BEGIN The data
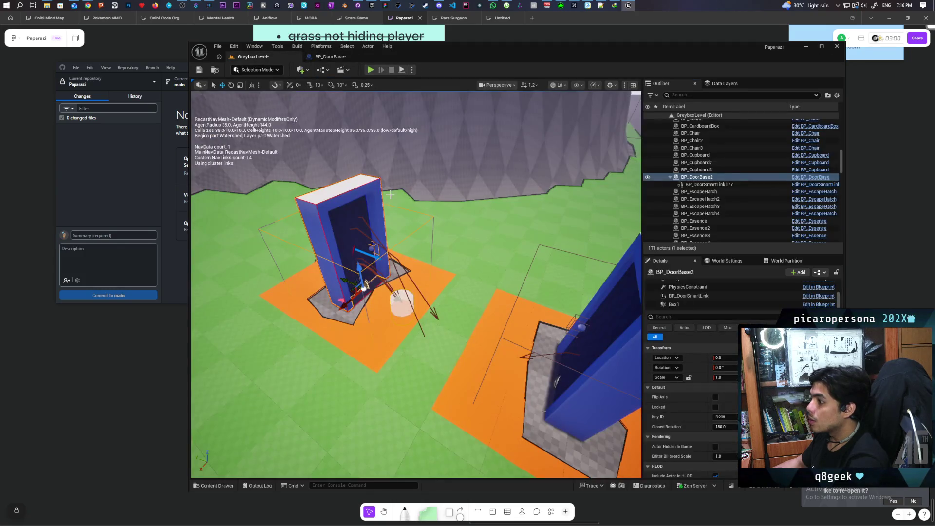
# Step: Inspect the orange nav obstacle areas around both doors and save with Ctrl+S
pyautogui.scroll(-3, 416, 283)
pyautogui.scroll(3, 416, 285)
END The data
Your task: Every line containing the string "pyautogui" is required; copy each such line from the data.

Task output:
pyautogui.scroll(-3, 416, 283)
pyautogui.scroll(3, 416, 285)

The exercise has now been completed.